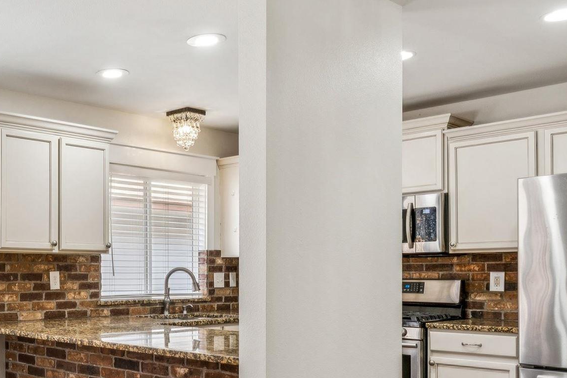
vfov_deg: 30.7
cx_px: 42
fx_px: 677
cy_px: 283
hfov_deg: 41.3
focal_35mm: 43
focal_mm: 16
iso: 400
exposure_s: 1/13
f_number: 13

********

WHAT IS NEEDED. Omit every picture, and otherwise quote the entries exactly.

RESULT BELOW.
vfov_deg: 30.7
cx_px: 42
fx_px: 677
cy_px: 283
hfov_deg: 41.3
focal_35mm: 43
focal_mm: 16
iso: 400
exposure_s: 1/13
f_number: 13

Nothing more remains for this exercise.